### TEXTE SUPPORT
══════════

2- José Edouardo Dos Santos (Angola), 37 ans et 1 mois
« J’ai pris la décision de quitter la vie politique en 2018 », a annoncé José Edouardo Dos Santos devant le comité central du Mouvement populaire pour la libération de l’Angola (MPLA). A 74 ans, Dos Santos consomme la 37 année à la tête du pays.Militant de la première heure du parti nationaliste, il est désigné par le parti nationaliste pour prendre la succession d’Agostinho Neto, le père de l’indépendance, mort au pouvoir en 1979. José Edouardo Dos Santos prend fonction en septembre, un mois seulement après l’accession au pouvoir de Teodoro Obiang, ce qui en fait le second chef d’Etat le plus ancien au pouvoir en Afrique.La présidence de cet ingénieur en télécoms et en pétrole est marquée par une guerre civile menée par Jonas Savimbi de l’Union Nationale pour l’indépendance totale de l’Angola (UNITA) qui aura duré 27 ans et fait plus de 30.000 morts. Son secret de longévité : une élection en 1992, une réélection en 2012 et un tripatouillage de la constitution adoptée en 2010. Cette dernière oblige désormais de désigner le président de cette « pétrorépublique » d’Afrique centrale riche en diamants non pas au suffrage universel direct mais au sein du parti arrivé en tête des élections législatives. Une parade pour celui qui annonce son départ pour 2018 alors que son mandat actuel arrive à terme en 2017.
1- Teodoro Obiang Nguema Mbasogo (Guinée-Equatoriale), 37 ans et 2 mois.
Voici le plus ancien chef d’Etat du continent encore au pouvoir. A 74 ans, Teodoro Obiang Nguema Mbasogo a été réélu en avril 2016 pour son cinquième mandat consécutif à la tête de la Guinée-Equatoriale. « La panthère aux aguets » comme on le surnomme, a accédé au pouvoir en août1979, après avoir renversé son oncle, le dictateur à vie Francisco Macías Nguema, fusillé après le coup d’Etat.Seulement à la différence de son oncle, resté onze ans au pouvoir, Teodoro Obiang légitime son pouvoir en se faisant élire président en 1989. Il sera réélu en 1996, 2002, 2009 et 2016, à chaque fois avec pas moins de 90% des suffrages. Il totalise 37 années au pouvoir, le record en Afrique mais a indiqué que ce mandat serait son dernier. C’est à peine si on y croit.

══════════

### ENTRÉES EXTRAITES
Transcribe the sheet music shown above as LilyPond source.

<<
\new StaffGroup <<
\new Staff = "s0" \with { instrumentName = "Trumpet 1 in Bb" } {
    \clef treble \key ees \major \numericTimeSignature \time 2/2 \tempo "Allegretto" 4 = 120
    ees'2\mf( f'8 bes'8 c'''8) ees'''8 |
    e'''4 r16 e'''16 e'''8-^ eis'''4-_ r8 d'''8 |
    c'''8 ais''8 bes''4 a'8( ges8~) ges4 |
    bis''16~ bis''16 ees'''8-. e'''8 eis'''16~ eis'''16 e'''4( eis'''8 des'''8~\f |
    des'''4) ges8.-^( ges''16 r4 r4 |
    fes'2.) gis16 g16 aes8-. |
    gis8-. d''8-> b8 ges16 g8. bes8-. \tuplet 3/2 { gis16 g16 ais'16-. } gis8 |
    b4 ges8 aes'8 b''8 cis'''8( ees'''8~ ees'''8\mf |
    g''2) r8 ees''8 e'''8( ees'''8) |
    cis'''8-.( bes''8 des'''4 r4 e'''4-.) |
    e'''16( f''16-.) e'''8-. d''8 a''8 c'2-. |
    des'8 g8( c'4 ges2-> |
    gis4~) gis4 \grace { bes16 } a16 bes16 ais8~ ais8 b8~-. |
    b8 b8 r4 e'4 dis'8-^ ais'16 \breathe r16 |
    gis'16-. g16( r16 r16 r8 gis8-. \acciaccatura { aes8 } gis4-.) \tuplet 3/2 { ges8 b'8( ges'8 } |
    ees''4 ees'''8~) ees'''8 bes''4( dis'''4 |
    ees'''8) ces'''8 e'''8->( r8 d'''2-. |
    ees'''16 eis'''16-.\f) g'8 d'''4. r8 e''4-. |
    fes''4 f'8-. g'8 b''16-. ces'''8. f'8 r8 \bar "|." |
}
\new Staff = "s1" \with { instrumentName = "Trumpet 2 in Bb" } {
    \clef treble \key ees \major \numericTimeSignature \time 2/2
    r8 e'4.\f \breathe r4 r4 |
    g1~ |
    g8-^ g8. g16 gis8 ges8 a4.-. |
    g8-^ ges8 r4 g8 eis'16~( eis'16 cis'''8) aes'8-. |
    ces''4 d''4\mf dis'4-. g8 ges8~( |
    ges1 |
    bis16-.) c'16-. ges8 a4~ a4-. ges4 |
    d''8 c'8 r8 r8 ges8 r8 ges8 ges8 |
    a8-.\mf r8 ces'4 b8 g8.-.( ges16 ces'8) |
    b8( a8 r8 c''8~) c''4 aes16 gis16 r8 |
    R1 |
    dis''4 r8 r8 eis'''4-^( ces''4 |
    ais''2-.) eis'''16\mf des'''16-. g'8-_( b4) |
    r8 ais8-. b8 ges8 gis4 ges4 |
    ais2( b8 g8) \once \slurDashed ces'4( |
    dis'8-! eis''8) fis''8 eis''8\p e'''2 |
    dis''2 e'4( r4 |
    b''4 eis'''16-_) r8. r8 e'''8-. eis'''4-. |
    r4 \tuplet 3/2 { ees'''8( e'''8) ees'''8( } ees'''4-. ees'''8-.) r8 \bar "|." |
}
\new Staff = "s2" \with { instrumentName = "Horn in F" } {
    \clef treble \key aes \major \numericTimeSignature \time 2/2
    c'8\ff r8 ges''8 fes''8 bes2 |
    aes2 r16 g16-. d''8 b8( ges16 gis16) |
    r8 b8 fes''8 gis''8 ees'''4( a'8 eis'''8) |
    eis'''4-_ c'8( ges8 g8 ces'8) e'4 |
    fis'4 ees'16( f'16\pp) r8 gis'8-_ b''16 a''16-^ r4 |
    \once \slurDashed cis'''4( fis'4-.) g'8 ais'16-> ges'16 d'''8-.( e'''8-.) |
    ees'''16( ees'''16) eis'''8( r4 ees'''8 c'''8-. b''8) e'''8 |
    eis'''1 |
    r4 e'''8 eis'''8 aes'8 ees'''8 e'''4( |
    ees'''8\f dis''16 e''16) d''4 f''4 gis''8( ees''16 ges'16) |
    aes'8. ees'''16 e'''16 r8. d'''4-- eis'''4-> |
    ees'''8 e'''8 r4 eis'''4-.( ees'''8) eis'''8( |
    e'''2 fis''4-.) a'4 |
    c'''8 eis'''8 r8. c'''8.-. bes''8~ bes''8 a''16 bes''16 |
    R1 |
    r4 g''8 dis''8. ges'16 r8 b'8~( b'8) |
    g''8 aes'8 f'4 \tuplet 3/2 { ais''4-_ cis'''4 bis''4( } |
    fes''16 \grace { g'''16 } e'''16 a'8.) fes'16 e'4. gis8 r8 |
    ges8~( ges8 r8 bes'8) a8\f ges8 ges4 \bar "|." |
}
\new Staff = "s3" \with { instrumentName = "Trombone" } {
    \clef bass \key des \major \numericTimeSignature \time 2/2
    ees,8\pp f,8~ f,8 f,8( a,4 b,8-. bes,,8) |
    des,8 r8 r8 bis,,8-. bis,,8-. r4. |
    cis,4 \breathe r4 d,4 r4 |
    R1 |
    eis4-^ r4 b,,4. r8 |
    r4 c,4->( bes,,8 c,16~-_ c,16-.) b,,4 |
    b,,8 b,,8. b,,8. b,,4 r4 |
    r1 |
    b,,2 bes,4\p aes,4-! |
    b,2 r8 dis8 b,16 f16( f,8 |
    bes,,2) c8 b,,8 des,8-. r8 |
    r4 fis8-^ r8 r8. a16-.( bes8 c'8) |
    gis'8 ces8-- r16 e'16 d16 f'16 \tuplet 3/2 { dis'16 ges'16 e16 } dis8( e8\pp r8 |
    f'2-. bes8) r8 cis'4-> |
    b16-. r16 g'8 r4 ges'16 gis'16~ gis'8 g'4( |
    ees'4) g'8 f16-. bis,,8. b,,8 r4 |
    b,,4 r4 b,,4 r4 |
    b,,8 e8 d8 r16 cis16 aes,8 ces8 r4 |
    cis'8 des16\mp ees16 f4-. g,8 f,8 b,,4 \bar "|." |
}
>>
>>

══════════

### TRAVAIL À FAIRE
- A) Reproduisez à l'identique le passage du texte sur les chefs d'État africains qui commence par « Voici le plus » et se termine par « on y croit. ».
- B) Pour chaque affirmation, indiquez par oui ou par non si elle est conforme au texte sur les chefs d'État africains, et citez à l'identique les mots du texte qui permettent de trancher : (i) José Edouardo Dos Santos a pris ses fonctions avant Teodoro Obiang ; (ii) Teodoro Obiang a été réélu en avril 2016 pour un cinquième mandat consécutif ; (iii) la guerre civile menée par Jonas Savimbi a duré 27 ans.
Les enregistrements forment un matériau indépendant du texte sur les chefs d'État africains.

### CORRIGÉ DES EXERCICES
- A)
Voici le plus ancien chef d’Etat du continent encore au pouvoir. A 74 ans, Teodoro Obiang Nguema Mbasogo a été réélu en avril 2016 pour son cinquième mandat consécutif à la tête de la Guinée-Equatoriale. « La panthère aux aguets » comme on le surnomme, a accédé au pouvoir en août1979, après avoir renversé son oncle, le dictateur à vie Francisco Macías Nguema, fusillé après le coup d’Etat.Seulement à la différence de son oncle, resté onze ans au pouvoir, Teodoro Obiang légitime son pouvoir en se faisant élire président en 1989. Il sera réélu en 1996, 2002, 2009 et 2016, à chaque fois avec pas moins de 90% des suffrages. Il totalise 37 années au pouvoir, le record en Afrique mais a indiqué que ce mandat serait son dernier. C’est à peine si on y croit.

- B)
(i) Non : « José Edouardo Dos Santos prend fonction en septembre, un mois seulement après l’accession au pouvoir de Teodoro Obiang »
(ii) Oui : « a été réélu en avril 2016 pour son cinquième mandat consécutif »
(iii) Oui : « qui aura duré 27 ans »